- Born: 30 January 1933 Joigny, France
- Died: 21 January 2014 (aged 80)
- Occupations: Poet, activist and medical doctor

= Maurice Rollet =

French journalist, poet and activist

Maurice Rollet (30 January 1933 – 21 January 2014) was a French poet, activist and medical doctor. He sometimes used the pseudonym François Le Cap.

== Biography ==
In the 1960s, he was involved as a far right-wing activist with Jeune Nation, Europe-Action, and supported the OAS, for which he was imprisoned.
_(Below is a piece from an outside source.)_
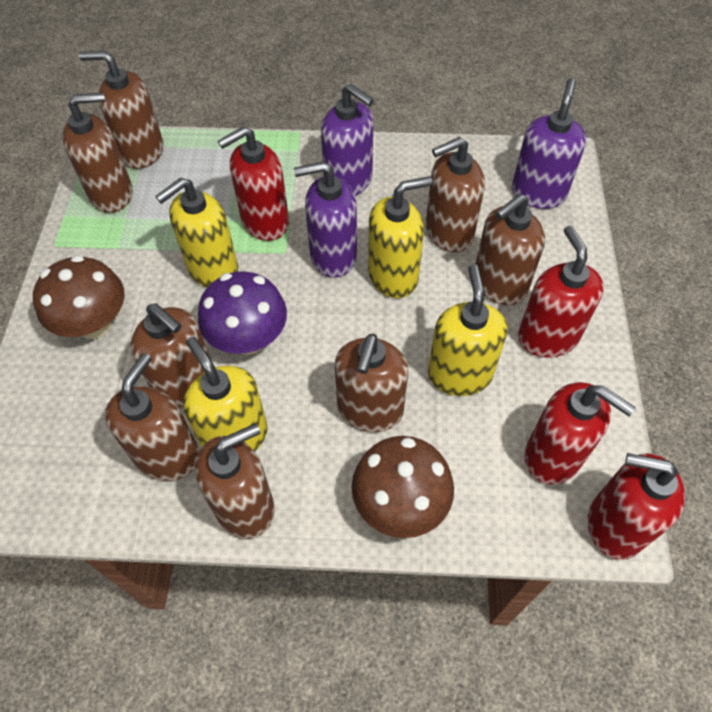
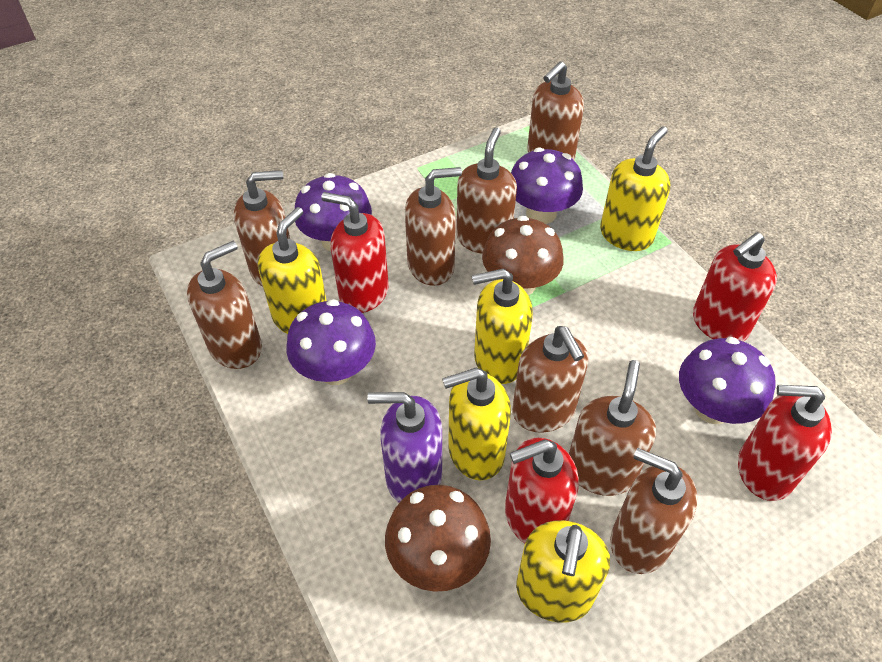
purple mushroom: 1 -> 4
purple soap dispenser: 3 -> 1
yellow soap dispenser: 4 -> 5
In 1968 he was one of the co-founders of the Nouvelle Droite think tank GRECE and became its first president. According to Rollet, the organization was founded at his birthday party in Marseille on 29 January 1968, although this account has been contested.

In 1973 he co-founded the neopagan scouting organization Europe-Jeunesse alongside Jean-Claude Valla and Jean Mabire. Unlike some Nouvelle Droite activists who only adopted paganism as an intellectual position, Rollet saw it as a true way of life. He described what he called his "native faith" (foi native) as an individual approach based on rootedness, harmony with the cosmos, the constant search for physical and moral aesthetics, tolerance, and respect for the "Other". Rollet held contact with the World Congress of Ethnic Religions based in Vilnius.

His poetic works are marked by neopaganism. Some of his lyrics have been set to music by the singer Docteur Merlin, and are featured on the album Soleil de Pierre. Rollet acted in the movies The Rebel (1980) and La Flambeuse (1981).

He died on 21 January 2014.

== Bibliography ==
- Des Rimes et des Runes (in collaboration with Perig Kerys), Pyrene, 1980
- Le Mai 68 de la Nouvelle Droite (anthology), Labyrinthe, 1998
- Michel Marmin (ed.), Liber Amicorum Alain de Benoist, Les Amis d'Alain de Benoist, 2004
- Rencontre avec Robert Dun (anthology), Les Amis de la Culture Européenne, 2006
- Balades au cœur de l'Europe païenne (anthology), Les Éditions de la forêt, 2002.